The interesting part here is what I like to call the McDonald’s affect. Every 10 years or so, sales at McDonald’s start to fall. Investors panic, shares fall, franchise owners show up in articles worrying about profits, and eventually, the CEO does something (anything). Eventually, sales recover. Why? Because it’s McDonalds. Barring a major shift in the world, or a major management blunder, McDondals is going to be pretty much the same this year, next year, and in 10 years.

What does this have to do with Apple?

Apple sells iPhone, iPad, laptops and computers. There are also some new gadgets like Apple Watch and Apple TV. Every few years or so, investors worry that Apple isn’t growing fast enough or isn’t’ innovative enough. Eventually, they release a new iPhone or iPad or whatever, and everything recovers. Why? Because it’s Apple. The company, may or may not have another blockbuster gadget sometime in the future. But, what we do know for sure, is that eventually the company will release the iPhone 7, and lots of people will buy it. Same with the next iPad and so on. Will their sales grow as fast as before? No, but based on everything we know right now, there is no reason to suggest a fall off either.

Did The Company Change?

The next thing people get wrong about investing is forgetting that daily, and even monthly, fluctuations in stock pricing have almost nothing to do with the company.

Consider this, is Apple (the company, not the stock) really worth five percent less today than yesterday? Of course, not. But, the stock price is down that much.

The stock price is a function of supply and demand for the people (or more likely the computers) that are buying or selling on that particular day, not a function of the actual company’s value.

So, when determining whether or not it is the right time to sell a company stock, you need to ask not what the stock price is, but whether your reasons for owning it in the first place have changed.

For example, with the Apple stock we have been talking about, I fully expect that the stock will race forward when the new iPhone 7 comes out. Remember, that there was a lot of doom and gloom about Apple before the iPhone 6 came out too. Even if I’m wrong, I still believe that Apple is a strong technology company that will continue to be profitable and dominant in certain areas of the market. That means that eventually, the stock price will rise. As long as I continue to believe that there is no reason for me to sell the shares of the stock. I’ll just keep collecting 2% a year until everyone else realizes the same.

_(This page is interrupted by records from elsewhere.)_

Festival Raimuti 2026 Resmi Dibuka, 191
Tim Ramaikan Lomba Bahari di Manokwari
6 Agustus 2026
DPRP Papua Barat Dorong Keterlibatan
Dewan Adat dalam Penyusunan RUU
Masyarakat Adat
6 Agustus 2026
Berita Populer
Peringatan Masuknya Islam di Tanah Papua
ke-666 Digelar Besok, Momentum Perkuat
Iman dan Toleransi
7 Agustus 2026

Remember paper losses are not real losses. As long as your reason for investing in a company has not changed, neither should your investment. The only real exception to this rule is to reduce the volatility or risk in your portfolio (for example if this were money I was going to need soon), or in some cases to manage your taxes via tax-loss harvesting.

Remember, your investments are investments in the company, not in the stock price.

At the time of publication I did not own any shares in Apple stock. This is not an investment recommendation, nor an offer to buy or sell securities. This article is for general information only and is not financial or investing advice. Consult your financial and tax professionals for advice specific to your individual situation.